Convoy pools its customers’ private fleet capacity as well, creating a shipper network that can be optimized on a scale larger than individual companies. Machine learning models how those networks overlap and link up, and attacks mismatches so that one company’s empty private fleet truck might be filled with another company’s freight. That generates revenue and improves asset utilization for the private fleet while reducing costs and carbon emissions for the second company.

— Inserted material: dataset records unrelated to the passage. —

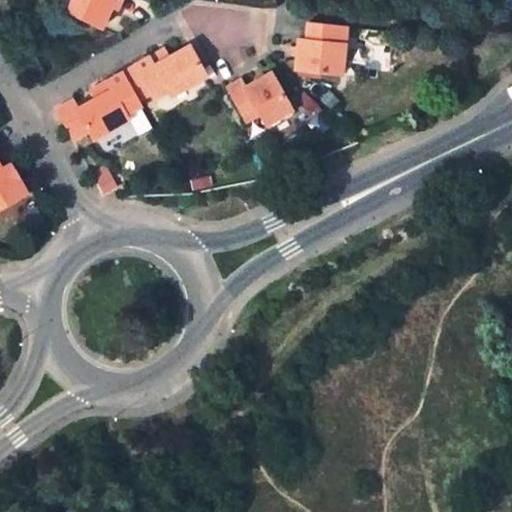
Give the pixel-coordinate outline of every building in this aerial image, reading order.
[(77,0),(71,14),(96,26),(102,15),(107,17),(115,0),(77,0)] [(101,29),(107,17),(102,15),(96,26),(101,29)] [(299,49),(297,69),(342,74),(347,27),(309,23),(307,39),(300,38),(299,49)] [(170,56),(164,60),(160,51),(146,59),(135,65),(152,95),(167,87),(172,95),(207,75),(190,45),(170,56)] [(160,51),(164,60),(170,56),(165,48),(160,51)] [(123,72),(140,102),(152,95),(135,65),(123,72)] [(96,140),(131,121),(125,110),(140,102),(123,72),(102,84),(107,94),(97,99),(87,105),(79,110),(96,140)] [(241,80),(227,88),(246,121),(260,114),(266,124),(292,110),(270,73),(258,80),(245,87),(241,80)] [(107,94),(102,84),(92,90),(97,99),(107,94)] [(10,164),(2,168),(8,179),(16,174),(10,164)] [(0,165),(0,207),(26,192),(16,174),(8,179),(2,168),(0,165)]
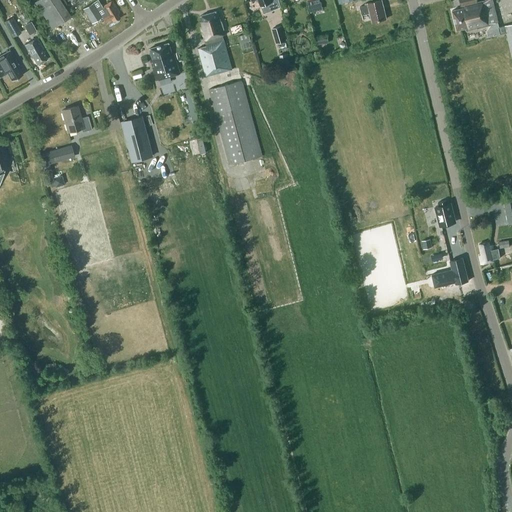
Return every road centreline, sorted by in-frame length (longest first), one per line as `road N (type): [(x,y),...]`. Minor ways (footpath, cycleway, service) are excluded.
road 1 (tertiary): [(511,384),(477,277),(412,0)]
road 2 (unclassified): [(0,110),(145,21)]
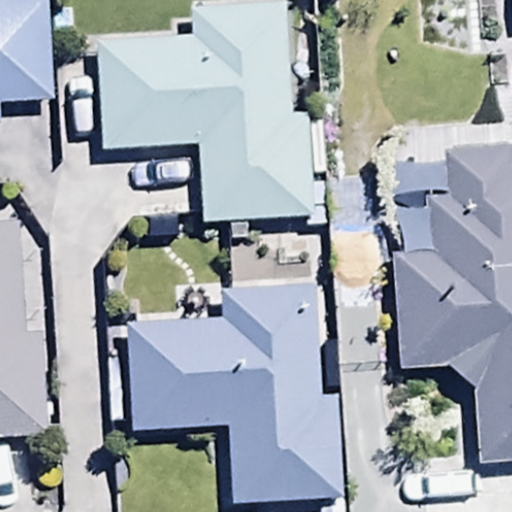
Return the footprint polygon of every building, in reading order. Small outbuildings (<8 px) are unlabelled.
[(0,112),(53,111),(50,8),(0,9),(0,112)] [(200,158),(201,234),(312,232),(309,125),(291,126),(289,10),(191,12),(192,50),(98,52),(101,161),(200,158)] [(511,164),(448,169),(449,177),(389,181),(391,208),(428,205),(429,221),(397,223),(401,270),(392,271),(400,380),(451,376),(473,398),(479,475),(511,472),(511,164)] [(0,452),(47,450),(42,348),(23,349),(17,235),(0,235),(0,452)] [(223,334),(130,338),(133,443),(227,440),(229,511),(341,511),(338,407),(321,408),(317,297),(222,300),(223,334)]
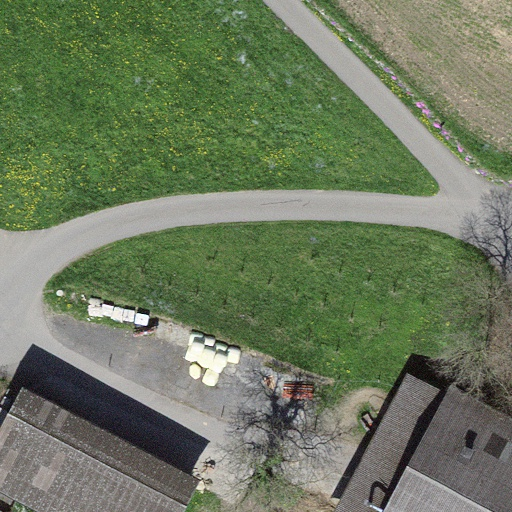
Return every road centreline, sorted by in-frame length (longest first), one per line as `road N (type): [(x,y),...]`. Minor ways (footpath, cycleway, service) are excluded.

“The whole premise of our brand philosophy is about no waste, so choosing Convoy was a super-logical application of this principle to the supply chain,” said Elena Lécué, chief marketing and revenue officer at Dropps. “The two core things we’re trying to do with our emissions is reduce and offset. We can use mechanisms like carbon offsets or energy certificates to offset our emissions, but Convoy allows us to insert an element of reduction, as well.”
Dropps plans to conduct an audit of all its fulfillment center’s internal processes and develop a “pull” model rather than a “push” model. In a “pull” model, a highly responsive supply chain reacts quickly to customer demand signals to manufacture and ship product as needed, rather than “pushing” inventory down a supply chain and then figuring out how to sell it at a downstream retail location.
The company’s vision is to build a supply chain with a footprint as light and efficient as its detergent pods. By taking control of distribution, stripping out extraneous packaging, and tapping into Convoy’s pooled truckload capacity, Dropps is well on its way.